Hospitals also should be prepared for enforcement actions from the HHS Office of Inspector General (OIG) and the Department of Justice (DOJ). “Regardless of COVID, there will always be a focus on physician arrangements with referral sources,” she said. “Don’t think OIG or DOJ will say, ‘Everyone is trying to do what’s right,’ and not look at physician arrangements,” although so far COVID-19 fraud enforcement has focused on what would be considered black-and-white fraud.
Appraisers Will Look for New Methodologies
COVID-19 has thrown a wrench in valuations and physician compensation, said Daniel Stech, senior director at the Carnahan Group Inc., in Castle Rock, Colorado, at the webinar. “We will find arrangements that may not be supportable under traditional methods,” he said. “Some hospitals will be forced to reduce compensation, but if there’s a defensible case to be made, many hospitals will take that risk and continue to support the compensation arrangements.” For example, smaller community hospitals may be recruiting critical care specialists whom they normally don’t require full time. “The hospital either will have to negotiate with the provider to get them to accept a lower salary to fit within the fair market value range of an appraiser, or they may have to make a judgment that says this is a necessary provider and service, and we understand our appraiser can’t support [a higher] level of pay, but we may take that risk in light of the public health emergency,” Stech said.

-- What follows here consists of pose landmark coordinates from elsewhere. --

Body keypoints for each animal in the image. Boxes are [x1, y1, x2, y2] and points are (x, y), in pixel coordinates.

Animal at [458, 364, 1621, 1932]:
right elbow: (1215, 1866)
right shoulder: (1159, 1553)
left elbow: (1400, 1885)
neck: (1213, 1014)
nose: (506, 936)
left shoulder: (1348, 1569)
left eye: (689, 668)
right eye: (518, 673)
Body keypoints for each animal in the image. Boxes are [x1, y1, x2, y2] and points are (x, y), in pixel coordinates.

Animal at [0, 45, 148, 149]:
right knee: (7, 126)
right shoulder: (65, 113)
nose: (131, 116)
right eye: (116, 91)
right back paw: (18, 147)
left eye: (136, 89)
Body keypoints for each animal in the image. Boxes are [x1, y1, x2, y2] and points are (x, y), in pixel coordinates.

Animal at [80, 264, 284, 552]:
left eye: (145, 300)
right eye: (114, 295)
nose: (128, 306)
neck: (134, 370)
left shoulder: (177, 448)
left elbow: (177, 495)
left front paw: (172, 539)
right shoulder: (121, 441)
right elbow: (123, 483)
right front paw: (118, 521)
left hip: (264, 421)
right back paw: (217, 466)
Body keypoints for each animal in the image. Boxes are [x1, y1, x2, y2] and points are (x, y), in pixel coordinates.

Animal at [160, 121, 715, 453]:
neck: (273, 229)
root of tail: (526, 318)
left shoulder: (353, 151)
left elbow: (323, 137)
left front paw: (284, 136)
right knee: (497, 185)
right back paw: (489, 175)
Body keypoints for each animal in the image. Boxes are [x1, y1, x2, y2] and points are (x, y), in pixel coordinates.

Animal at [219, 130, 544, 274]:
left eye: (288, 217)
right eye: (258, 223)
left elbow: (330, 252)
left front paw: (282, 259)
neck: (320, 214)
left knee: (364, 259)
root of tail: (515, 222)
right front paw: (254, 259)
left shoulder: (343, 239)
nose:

Appraisers probably will develop new methodologies or base valuations on different assumptions. Normally, when evaluating compensation for 2021, appraisers would look at the prior year’s work RVUs, professional fee collections and other markers of productivity, he said. But in light of the decrease in office visits and elective surgeries, he doubts appraisers will consider a physician’s 2020 performance a good representation. For physicians with a track record, appraisers will look at 2019 performance. For new physicians without a history, appraisers will have to rely on benchmark data or other research for that specialty. In markets with alternative payments models, where physicians are engaged in population health management, Stech predicts the development of compensation based on patient panel sizes—“per-member, per-month-type compensation instead of work RVU compensation.”